Non è tornata… Perché non può più farlo
Ero rientrato dal lavoro un po’ prima del solito, alle sei e mezza di sera. In casa regnava un silenzio strano, inquietante. Nessun rumore. Nessun profumo di cena. Niente del suo solito: «Sei arrivato? Ti preparo da mangiare». Ho controllato ogni stanza. Sono passato dal bagno, dalla doccia. I fornelli spenti. La teiera vuota. In frigo, i contenitori di cibo erano disposti con cura—tutto fresco, fatto in casa. Ma di lei, nemmeno l’ombra.
“Dove sarà finita?” ho pensato con rabbia, componendo il suo numero. Il telefono squillava, ma nessuno rispondeva.
“Va bene, mangio qualcosa. Poi si vedrà.” Ho gettato il telefono sul divano e mi sono seduto a tavola.
Un’ora è passata. Le sette e mezzo. Ho riprovato a chiamare. Niente. I sospetti hanno cominciato a torcermi la mente.
“Avrà trovato un amante? Porca miseria… Lavoro al nord, porto a casa i soldi, e lei se la gode con la macchina che ho comprato io. Le ho pure insegnato a guidare, minchia! Prima per i figli, la spesa… e ora che sono grandi, pensa solo ai suoi comodi. Gliela farò pagare…”
Mi sono ricordato di quando la sgridavo per ogni graffio sulla carrozzeria, di quando le dicevo in quale supermercato fare la spesa, come tagliarsi i capelli, quale colore scegliere. E poi, non lavorava nemmeno—ero stato io a volere che si occupasse solo di casa e figli.
“E ora questa ingrata se la spassa. Gliene darò una lezione, che impari a stare al suo posto.”
L’ascensore ha ronzato. Sono corso alla porta, ho sbirciato dallo spioncino—non era lei. Ho notato le chiavi dell’auto attaccate all’attaccapanni. Allora è ancora qui. È uscita a piedi? Peggio ancora…
“Ma allora ci ha ripensato? Me l’ha fatta?”
Ho rovistato per casa. Controllato l’armadio—i suoi vestiti al loro posto. Le chiamate restavano senza risposta.
“Che stronza. Sono le nove e mezza e ancora niente.”
Ho acceso la TV per distrarmi, ma senza seguire nulla, sono scivolato in un sonno agitato.
Mi sono svegliato alle undici e mezza. Le faceva ancora buio. Il cuore mi si è stretto. Infuriato, ho richiamato. Dall’altra parte, una voce di donna.
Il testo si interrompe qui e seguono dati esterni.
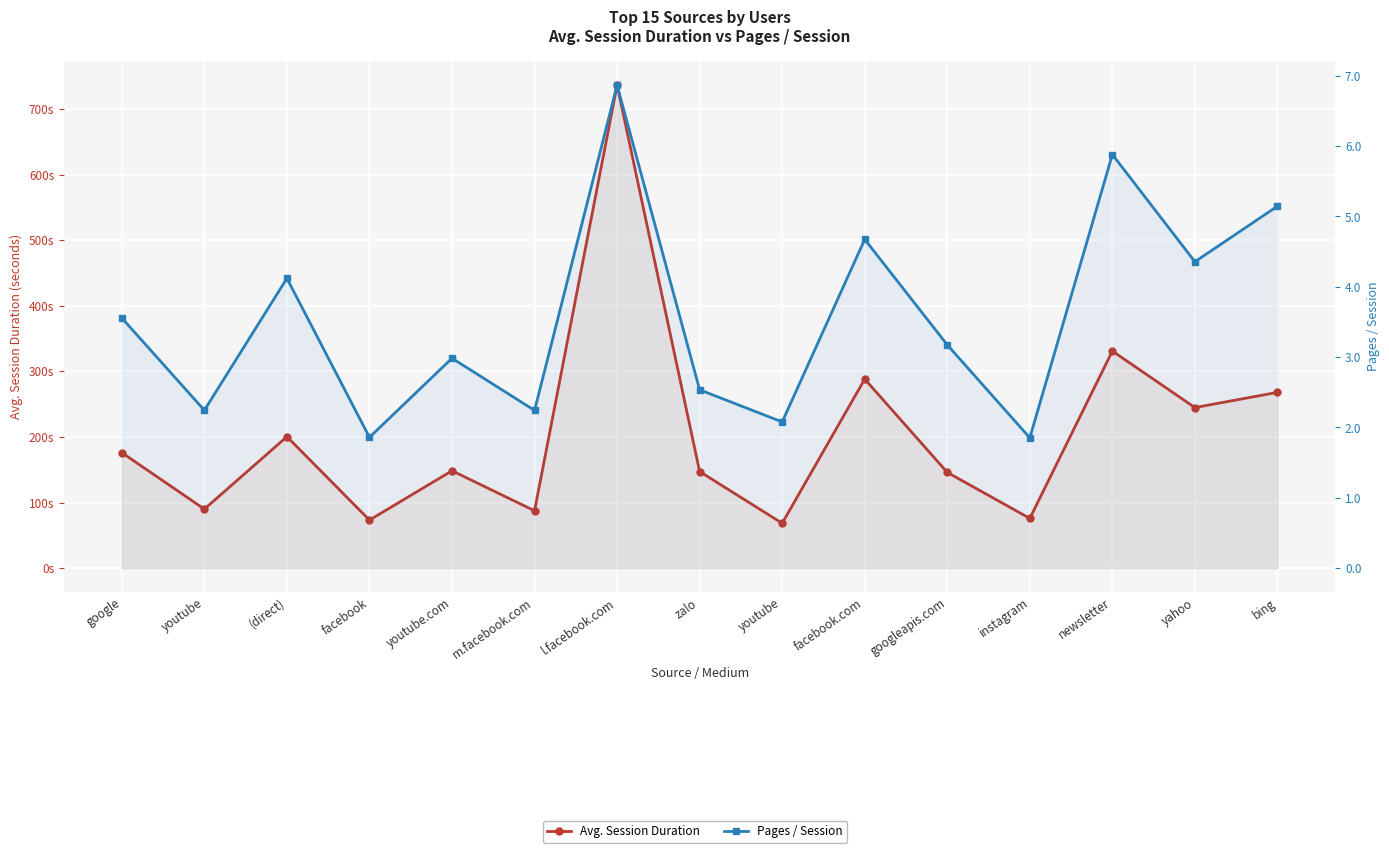

Is the value of Avg. Session Duration at youtube greater than the value of Pages / Session at facebook?

Yes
“Pronto, buonasera. Sono un’infermiera del pronto soccorso di chirurgia. Con chi parlo?”
Ho urlato:
“Che cazzo vuoi? Ti sei bevuta il cervello?”
La linea è caduta. Ho richiamato. Questa volta risponde un uomo.
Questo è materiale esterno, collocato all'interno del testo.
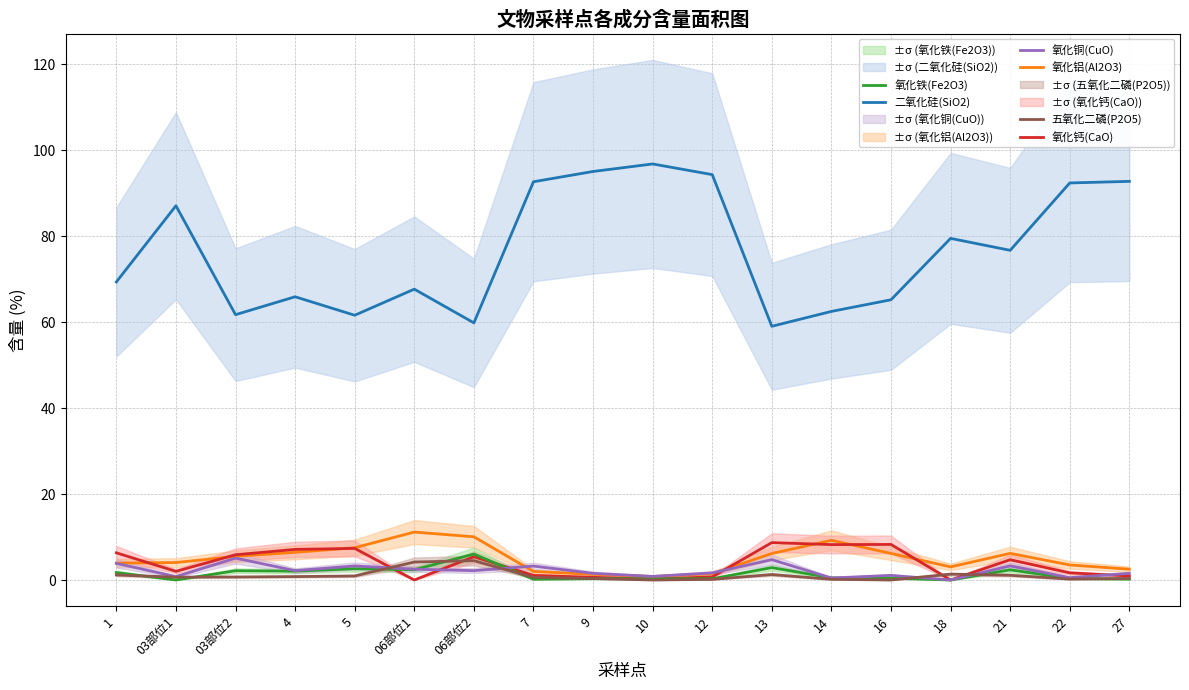

How many values in 氧化钙(CaO) are above zero?

16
“La prego di non insultare il personale. Può venire all’ospedale, al reparto di chirurgia?”
“Perché? Che succede?”
“Dobbiamo farle firmare dei documenti. Abbiamo fatto il possibile. Purtroppo… le nostre condoglianze. Sua moglie ha avuto un attacco cardiaco.”
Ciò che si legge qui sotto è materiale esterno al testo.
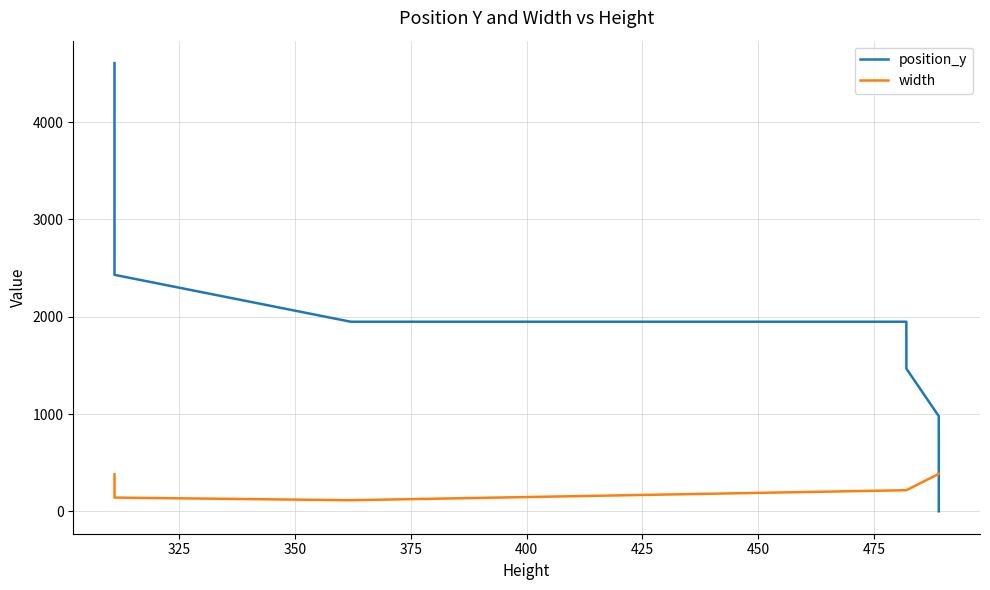

What is the sum of all position_y values?

46630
Sono rimasto senza parole.
“Ma che dite? Un attacco cardiaco? Da quando? Non vuole tornare a casa, ecco tutto! Dov’è?!”
“Sua moglie è deceduta,” ha ripetuto la voce.
E basta. Il mondo è crollato.
Più tardi mi hanno spiegato: era stata chiamata dall’infermiera della ASL, le avevano riferito degli esami preoccupanti. I medici volevano vederla. Uscita dall’ambulatorio, si era seduta su una panchina—le girava la testa. Si ripeteva che sarebbe andato tutto bene. Che io sarei tornato, e avrei trovato la cena pronta, le camicie stirate. Che ce l’avrebbe fatta—l’intervento era semplice, lo facevano spesso…
Ma non ce l’ha fatta. Non è tornata.
Sono rimasto in quella casa dove tutto portava la sua impronta—le sue mani, la sua cura. E ho capito: non avevo mai capito quanto avessi bisogno di lei. Prima che fosse troppo tardi.
Sul tavolo è rimasto un foglietto: «Comprare le mele. Fare il brodo. Lavare le camicie. Parlare con mio marito—basta viaggi di lavoro?»